Exercise brief:
Reproduce word for word the section of the foster-care advocacy passage that opens with the words "The nonprofit organization" and runs through "other people involved.".

The nonprofit organization based in Somers Point advocates in court for children who have been placed in foster care as a result of abuse or neglect. Volunteers are assigned cases by a judge to help determine what is in the child’s best interests.

Their work involves research into the background of the case, a review of the documents, and interviews with the child and other people involved.

The goal is to help the child navigate the route to a safe and loving environment. According to CASA statistics, children who have a volunteer advocate spend 13 to 15 months in foster care, compared with the state average of 2.15 years for children without an advocate.

Karen DeRosa, CASA director of Community Development, said that after their initial training, volunteers must complete 12 hours of advanced training each year.

“We offer five annual advanced trainings for them to get their hours,” she said. “We hope the attendees come away with a better understanding of the topic discussed and are able to use that information to provide better service to the children on their cases.”

Dataset extract:
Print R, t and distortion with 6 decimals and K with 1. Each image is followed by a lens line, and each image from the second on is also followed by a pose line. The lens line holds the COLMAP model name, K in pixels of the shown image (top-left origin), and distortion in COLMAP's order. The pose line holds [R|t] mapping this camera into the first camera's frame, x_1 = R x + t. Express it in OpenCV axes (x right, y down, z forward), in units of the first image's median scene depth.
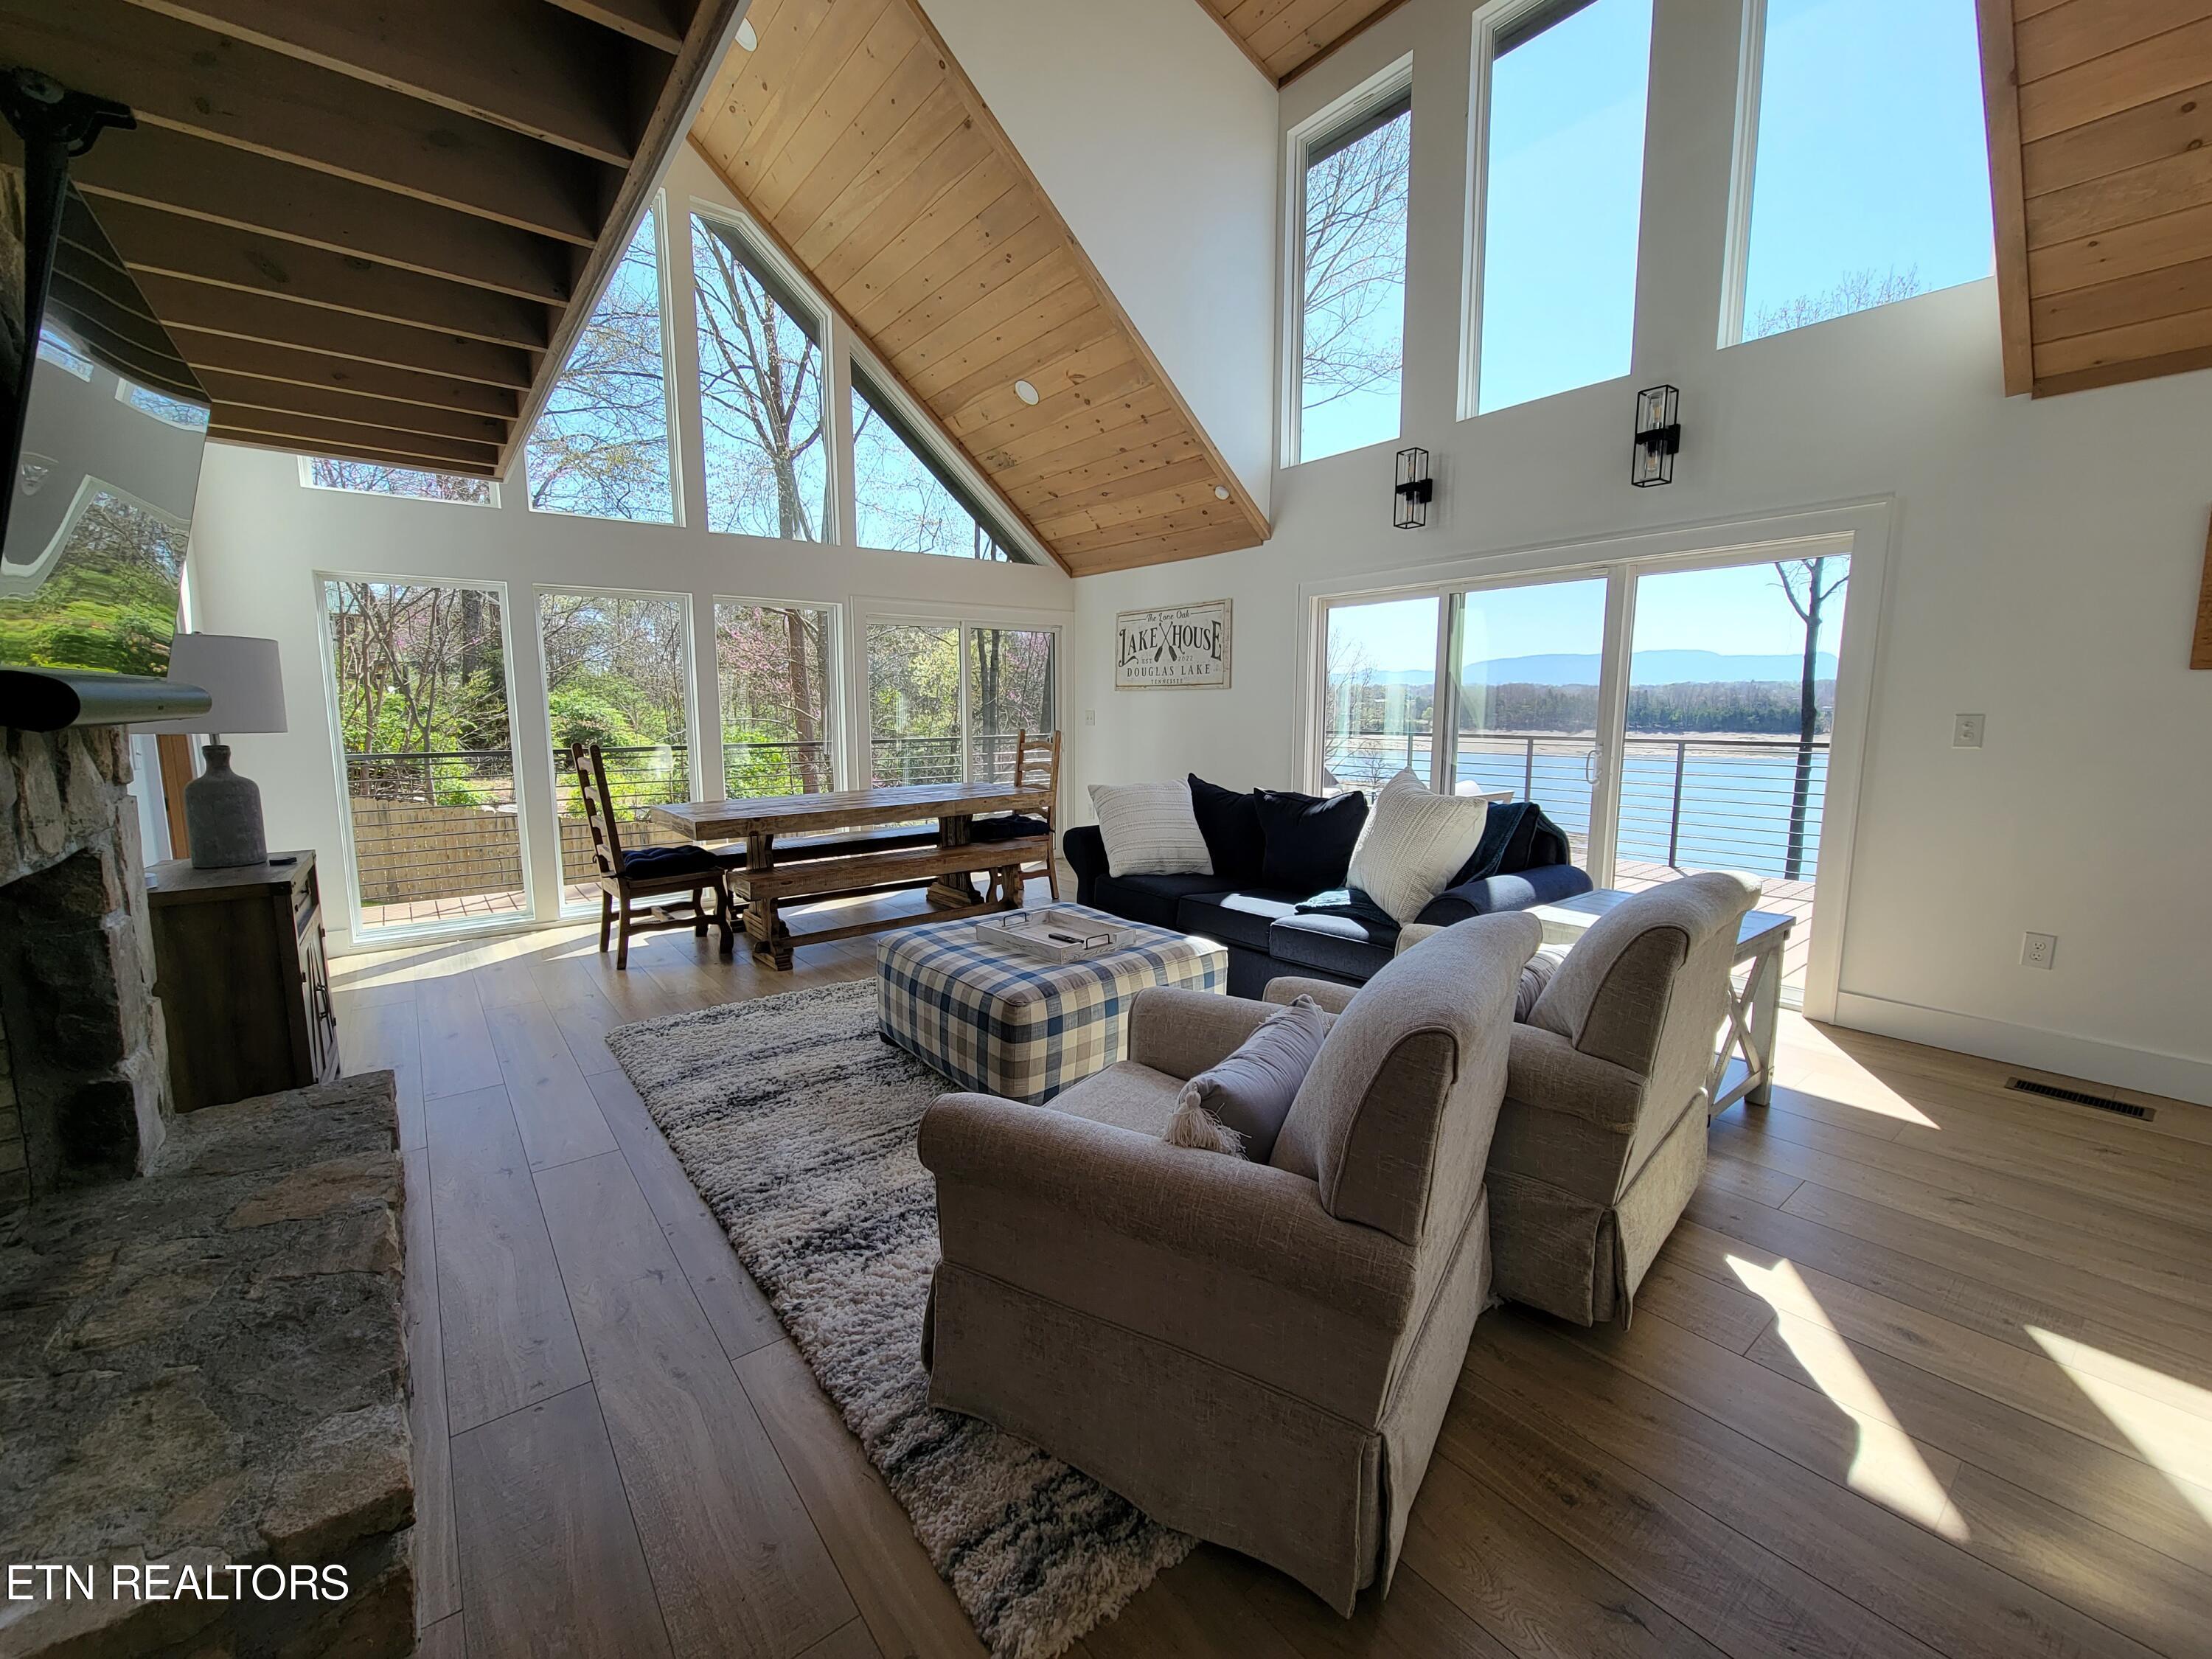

Written reply:
The nonprofit organization based in Somers Point advocates in court for children who have been placed in foster care as a result of abuse or neglect. Volunteers are assigned cases by a judge to help determine what is in the child’s best interests.

Their work involves research into the background of the case, a review of the documents, and interviews with the child and other people involved.